Robert Morgan’s upcoming novel, Chasing the North Star is one that I came across during a stretch when my interest in the American Civil War was strong—it never does go away entirely but there are times when that interest is more prominent and I indulge it, and this was one of those times. Not set during the Civil War itself, Chasing the North Star is a novel about two runaway slaves as they make their journeys north to freedom. The way this novel unfolds is actually rather unique among novels in this subgenre.
As a house slave whose tasks centered around serving his master’s children—including during their lessons—Jonah Williams learned how to read and write. These skills, along with his ability to stop and think his way through situations in a clear and organized manner, prove invaluable when Jonah impulsively runs away from the plantation one night. His journey north to freedom is full of surprises and threats but no surprise is as complete as the young slave woman, Angel, whom he first meets incidentally in the woods. She immediately recognizes Jonah as a runaway and decides that she will run away too, following Jonah who clearly has a plan.

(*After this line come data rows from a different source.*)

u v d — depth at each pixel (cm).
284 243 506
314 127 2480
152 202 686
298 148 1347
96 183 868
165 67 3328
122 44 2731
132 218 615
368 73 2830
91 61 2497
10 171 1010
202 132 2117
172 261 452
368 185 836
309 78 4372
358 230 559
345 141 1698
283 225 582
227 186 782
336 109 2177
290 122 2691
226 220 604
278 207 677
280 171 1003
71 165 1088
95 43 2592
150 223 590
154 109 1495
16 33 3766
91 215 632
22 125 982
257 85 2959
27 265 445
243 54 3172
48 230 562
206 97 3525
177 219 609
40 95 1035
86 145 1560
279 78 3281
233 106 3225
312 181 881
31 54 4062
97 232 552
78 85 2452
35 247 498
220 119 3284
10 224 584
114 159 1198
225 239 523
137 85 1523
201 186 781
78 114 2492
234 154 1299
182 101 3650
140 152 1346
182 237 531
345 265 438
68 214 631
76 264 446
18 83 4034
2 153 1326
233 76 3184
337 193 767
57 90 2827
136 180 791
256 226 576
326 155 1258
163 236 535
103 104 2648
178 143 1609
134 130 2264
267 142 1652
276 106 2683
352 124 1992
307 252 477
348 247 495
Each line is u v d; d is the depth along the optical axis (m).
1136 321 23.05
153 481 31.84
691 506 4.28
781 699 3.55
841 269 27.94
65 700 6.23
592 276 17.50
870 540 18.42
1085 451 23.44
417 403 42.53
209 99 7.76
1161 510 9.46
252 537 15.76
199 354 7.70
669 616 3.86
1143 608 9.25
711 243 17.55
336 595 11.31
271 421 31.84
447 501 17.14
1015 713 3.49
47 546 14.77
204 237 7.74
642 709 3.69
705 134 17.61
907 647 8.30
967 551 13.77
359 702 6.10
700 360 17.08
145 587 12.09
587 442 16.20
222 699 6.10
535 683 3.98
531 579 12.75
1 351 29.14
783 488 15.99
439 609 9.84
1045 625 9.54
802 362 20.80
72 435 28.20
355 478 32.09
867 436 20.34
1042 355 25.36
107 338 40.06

Since two slaves are always more conspicuous than one, Jonah makes it his mission to abandon Angel when he gets the chance—but she somehow manages to find him again and again and again.
From my previous reading experiences where the plot was focused on a slave or slaves fleeing north for their freedom, so much of the book winds up focusing on the dangers they face—being hunted by their former owners with dogs on their trail, their desperation and the constant threat they’re under—or such books focus on something like the Underground Railroad and the abolitionist savior figures, overshadowing the slaves themselves whose story is presumably at the heart of things. In Chasing the North Star, however, the story is truly about these two runaways and their relationship with one another. There are things along their journeys that happen to them—many of the usual threats and dangers as well as circumstances that prove contrary to their (and the reader’s) expectations—but the real focus is on the ways these characters come together and find each other again.
One aspect of the story I found particularly interesting was the way the story addressed the characters’ feelings to what they’ve left behind. There is fear of what they would find if they wind up captured and taken back, but it isn’t the fear of punishment if caught that drives them—it’s the promise of what they might find. Similarly, the ties they had to their lives as slaves are tangible throughout. The difference between what they’re fleeing and what they’re leaving behind is stark, especially for Jonah. He frequently thinks back to his mother and siblings and what his leaving will mean for them. Because of how he left, he knows he will never have closure on that front. It is only as he gets further away and sees other situations along his way north that he appreciates how lucky he was in his treatment and at the same time how unfair. Angel isn’t as sensitive to those nuances, lingering less on the past and proving herself less concerned with the future as well; she very much inhabits the present and goes with the flow where Jonah always has a plan. Of course, both come to realize that there are so many things in life that simply happen for which there is no amount of adequate preparation.
Chasing the North Star will be available for purchase on April 5, 2016.